Later, following a 500-kilometer flight over the rainforest, we arrive at Parima B, on the border of Brazil. Here we meet the Yanomami who have beautifully preserved all their ancient customs. They told us it used to take them almost a week to reach the village of La Esmeralda on foot and by river to catch a plane out of the rainforest. Now that the Air Force has planes that can make short take-offs and landings on dirt strips, it can pick them up closer to home, making the journey less dangerous and faster. The air strip to pick up the Yanomami is extremely short in length and situated in the middle of a valley. The challenging landing strip can be an unnerving experience for passengers, but these fears are put to rest as the pilots are able to take off without incident.

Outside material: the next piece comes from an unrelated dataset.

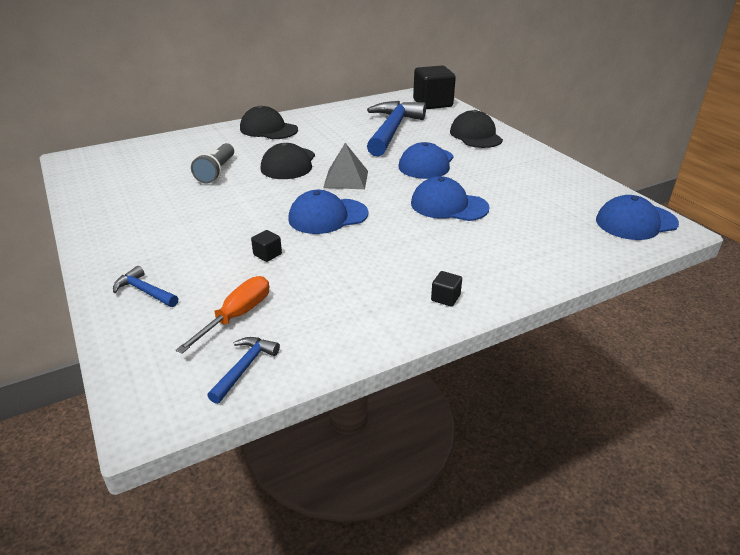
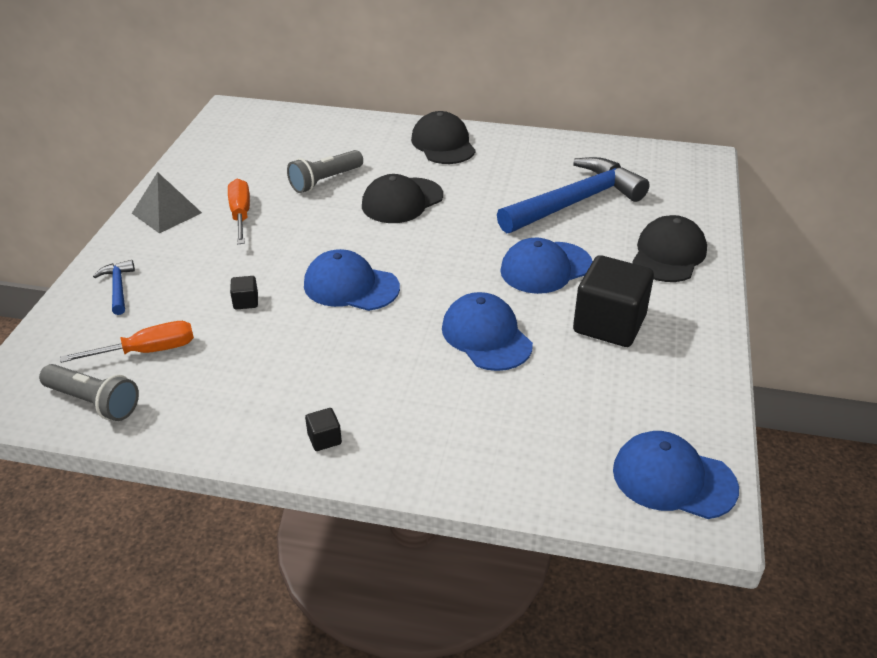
camera: 40 degrees right, 5 degrees up
blue hammer [207,337,280,404] -> grey flashlight [39,364,139,421]
grey pyramid [323,143,368,189] -> grey pyramid moved to [132,172,202,233]
black cube [413,65,456,109] -> black cube moved to [573,255,654,347]
none -> orange screwdriver [228,179,250,244]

According to pilot Major Elio Hernández, commander of the unit’s flight squadron 91: “Speed is important when it comes to airlifting someone to safety, where the difference between life and death can be a matter of minutes. Thanks to having a fast and versatile plane, we can medevac them very quickly and also carry medical personnel. On one occasion, we took seven people as well as incubators and stretchers plus oxygen, all in a very short space of time.” The pilots not only fly but also help with the loading and unloading of people and cargo. The curious and excited people of the Amazon flock around the pilots as they prepare the planes for take-off – their faces lit up with smiles, amazement and perhaps a little uncertainty of what is to come. These pilots of the Ninth Transport Group of the Venezuelan Air Force have a challenging job of providing a lifeline over the Amazon and they do it with passion and pride. Their flights and their skills make a vital difference in the lives of the indigenous communities of the Amazon whose culture and way of life they also help preserve.
For the people of the communities, the plane is the only way to reach civilization quickly. Travel by land or river requires many days by foot and/or by boat.
The people of Parima B congregate around the Dornier 228 to receive precious cargo. In this particular case, one ton of food and medicine has been delivered. The people now carry the supplies to town on foot.